Bankruptcy is a very real way for Wisconsin residents to find debt relief. Depending on the type of bankruptcy chosen, debtors may be able to completely eliminate debts, either by liquefying their assets or by setting up and successfully completing a repayment plan. However, those considering bankruptcy may be concerned about which assets they may lose. This is a legitimate concern, as many wrongly believe that a bankruptcy will leave them penniless, with nothing left on which to survive.
In fact, the United States Bankruptcy Code provides several bankruptcy exemptions. These are assets that cannot be touched during the process, and they stay intact once the process is completed. There are many exemptions, but one of the most important pertains to retirement accounts. Under federal law, retirement accounts that are exempt under certain IRS sections are also exempt from bankruptcy proceedings.
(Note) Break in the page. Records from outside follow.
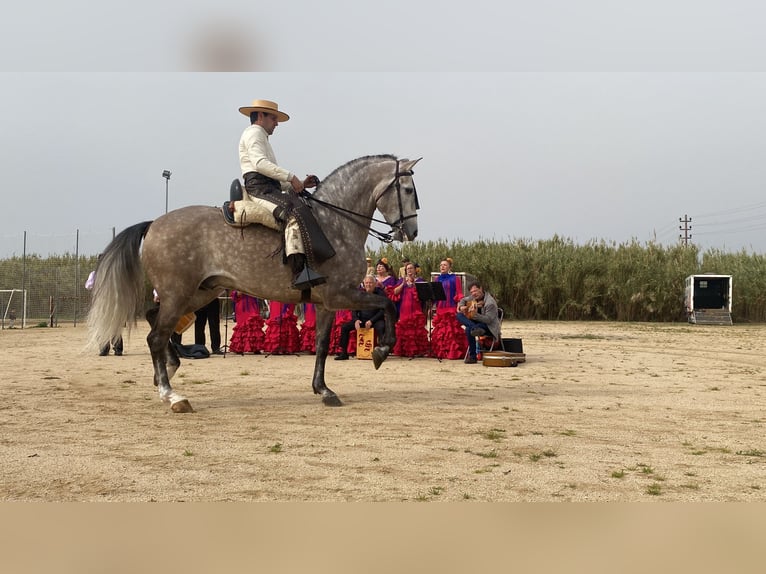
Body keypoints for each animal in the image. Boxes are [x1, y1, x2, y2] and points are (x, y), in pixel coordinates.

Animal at [88, 155, 424, 412]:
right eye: (408, 190)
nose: (412, 232)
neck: (336, 223)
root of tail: (154, 224)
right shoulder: (342, 295)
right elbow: (388, 304)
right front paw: (381, 350)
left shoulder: (327, 303)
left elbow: (321, 345)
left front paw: (323, 389)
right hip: (179, 294)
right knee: (156, 336)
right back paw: (172, 395)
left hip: (198, 293)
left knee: (152, 319)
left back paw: (167, 371)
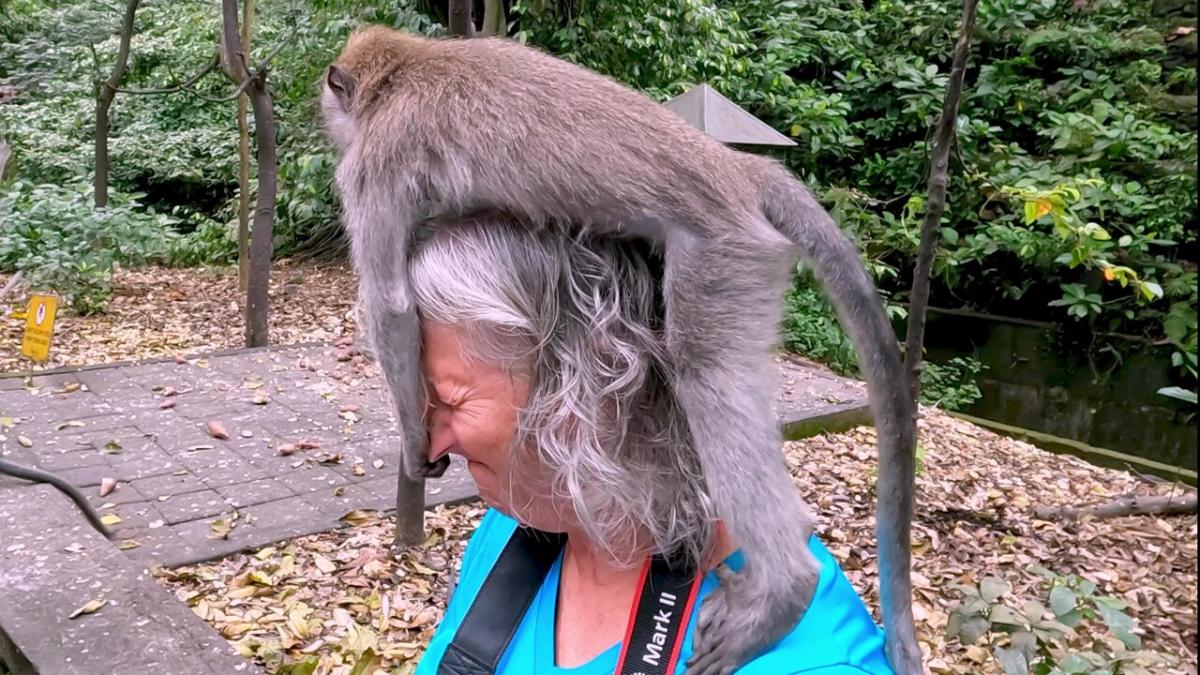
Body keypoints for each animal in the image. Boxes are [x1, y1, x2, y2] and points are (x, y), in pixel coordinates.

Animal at [319, 26, 916, 672]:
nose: (330, 117)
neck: (409, 64)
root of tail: (736, 166)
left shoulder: (373, 160)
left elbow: (391, 305)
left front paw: (414, 440)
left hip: (726, 249)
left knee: (704, 370)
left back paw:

Additionally, accounts that have a favorable determination under section 7805 of the IRS Code are exempt. If the account has been deemed unfavorable under that same section, then the account may still be exempt for bankruptcy purposes so long as it is in substantial compliance with IRS laws or the noncompliance is not caused by the debtor.
This is just a small sampling of how the bankruptcy laws seek to give individuals another chance at financial health. Though there is a lot of negative connotation associated with bankruptcy, those who successfully file for it may be able to rid themselves at debt while still securing their financial future. With this in mind, those facing overwhelming financial challenges should consider discussing the matter with an attorney who can help guide them through the process.